As reported by the FBI, almost $1 billion was stolen from seniors 65 years and older through fraudulent activity in 2020. Of the over 105,000 people victimized, average personal losses were upwards of $9,000, though almost 2,000 seniors lost over $100,000. These numbers are staggering and even disheartening. With statistics like that, with such vicious scams being affected all over the country, how can we provide senior scam protection? How can we defend ourselves and our parents, grandparents, and friends against such theft?
Do not despair. Though scams to steal from seniors are common, they are also pretty predictable, which means the tools for protecting seniors online are consistent. Putting proper safety measures in place can do a lot in the realm of senior scam protection. We have seven suggestions to safeguard yourself and those you love.
Senior Scam Protection Measures
Keep Sensitive Information Safe
This is the most obvious and important suggestion we can offer, and it encompasses all the others we will mention. Do not give private information—bank account numbers, birthdays, social security numbers, passwords, etc.—to anyone you do not infallibly trust with your money. This is true online, over the phone, or in a mail-in envelope. Official businesses or organizations will not call you to ask for sensitive information. If you have any doubt about the validity of the entity contacting you, hang up and call back using their official number. Do not use caller ID; look up the official number from their website.
For scammers, email is the perfect territory to wreak havoc. They can claim to be in an official capacity or to offer deals on tempting merchandise. In detecting a fraudulent email, look for misspelled words or irregular grammar. Though not always present, these can indicate suspicious activity.
You should also study the email address of the sender. Official emails will never come from an @gmail account. Sometimes fraudulent email addresses look official but don’t hold up under scrutiny. For example, an email from firstname.lastname@example.org may seem official, but the “m” in Microsoft is actually a “r” and an “n.” Report any emails like these as spam.
Beware of Downloads and Links
A spammer’s goal in sending emails is to steal information. Never click on links or attachments in emails from people you do not know. This includes an “unsubscribe” link within the email itself. If you need to follow an unknown link, type it in manually in another browser window.

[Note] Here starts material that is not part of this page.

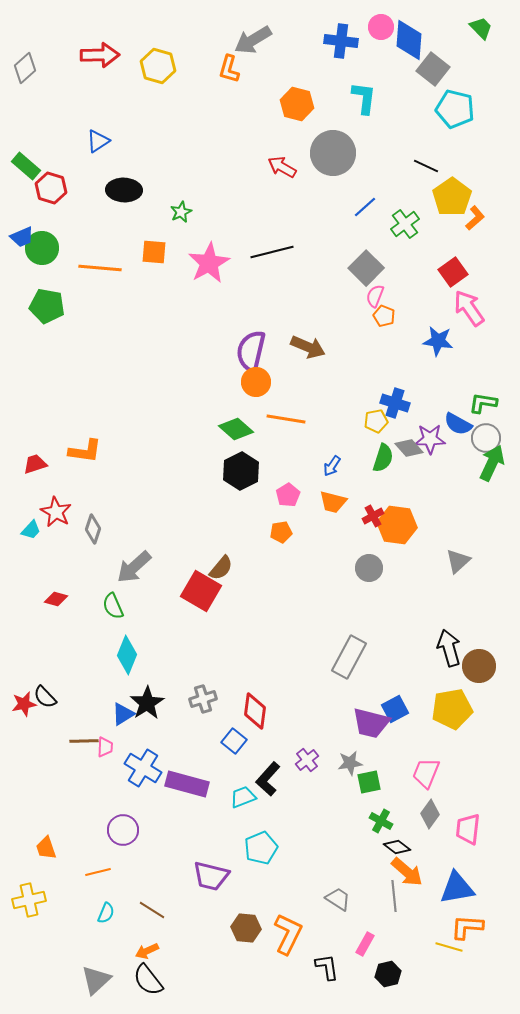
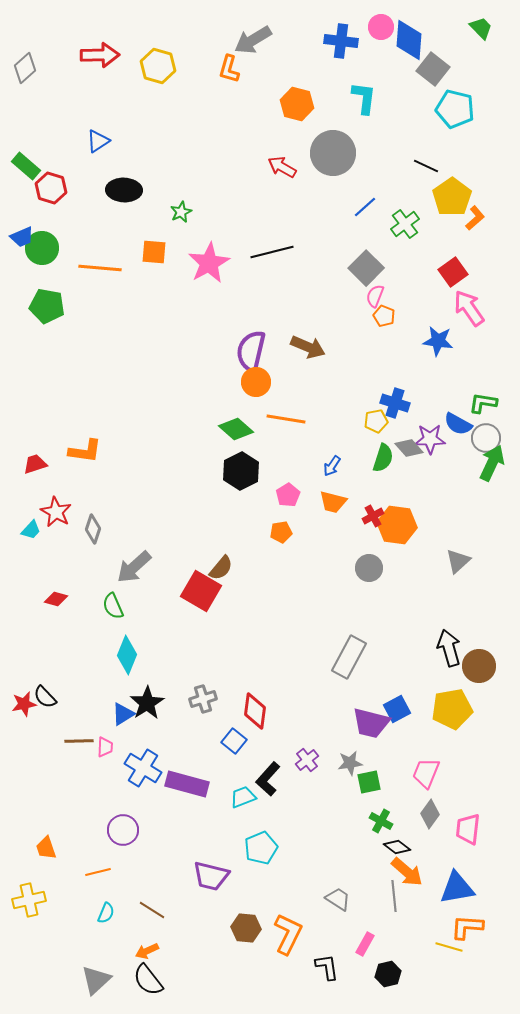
blue square at (395, 709): moved 2 px right
brown line at (84, 741): moved 5 px left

Legitimate anti-virus, malware, and security software and pop-up blockers offer much in the way of senior scam protection if they are kept up-to-date.
Pull the Plug on Pop-Ups
It is very important to protect against internet pop-ups by shutting down websites and even the computer or phone if a suspicious pop-up presents itself. Pop-ups can spread malicious software. If the screen locks up, disconnect from everything.
Cut Back on Junk Mail
Though a bit antiquated, scammers still use physical junk mail to ensnare potential victims, elderly or otherwise. The Direct Marketing Association’s mail preference service should allow you to opt out of solicitous mail for five year brackets. See what robocall-blocking protection is offered for your phone carrier.
Set up Bank Safeguards
Even if you don’t have concerns for your or another senior’s ability to make financial decisions, it may be wise to open a small local bank account for regular use. Establishing spending limits can provide further senior scam protection. The rest of the savings can then be placed in a separate, more secure account. You know what they say about eggs and baskets.
If you or someone you love falls victim to a scam, the correct procedure is to submit a tip to the FBI. While this may seem dramatic, it is proportionate to the seriousness of scamming. Contacting the proper authorities can help seniors find reparation and work toward senior scam protection for others. The FBI will ask for all the information you can provide:
- Dates of contact
- Methods of communication and payment
- Original documents
- Descriptions of the interactions with the scammer and the scammer’s instructions
- Any names, phone numbers, email or mailing addresses, and websites the scammer provided or utilized
- Where and how funds were sent
- Bank or information that was compromised
Being scammed is a jarring experience. While not easy, we know that ensuring senior scam protection for those you love is your goal. In your preparations to shield yourself and your loved ones from scams, don’t be afraid to reach out to those with the expertise to help.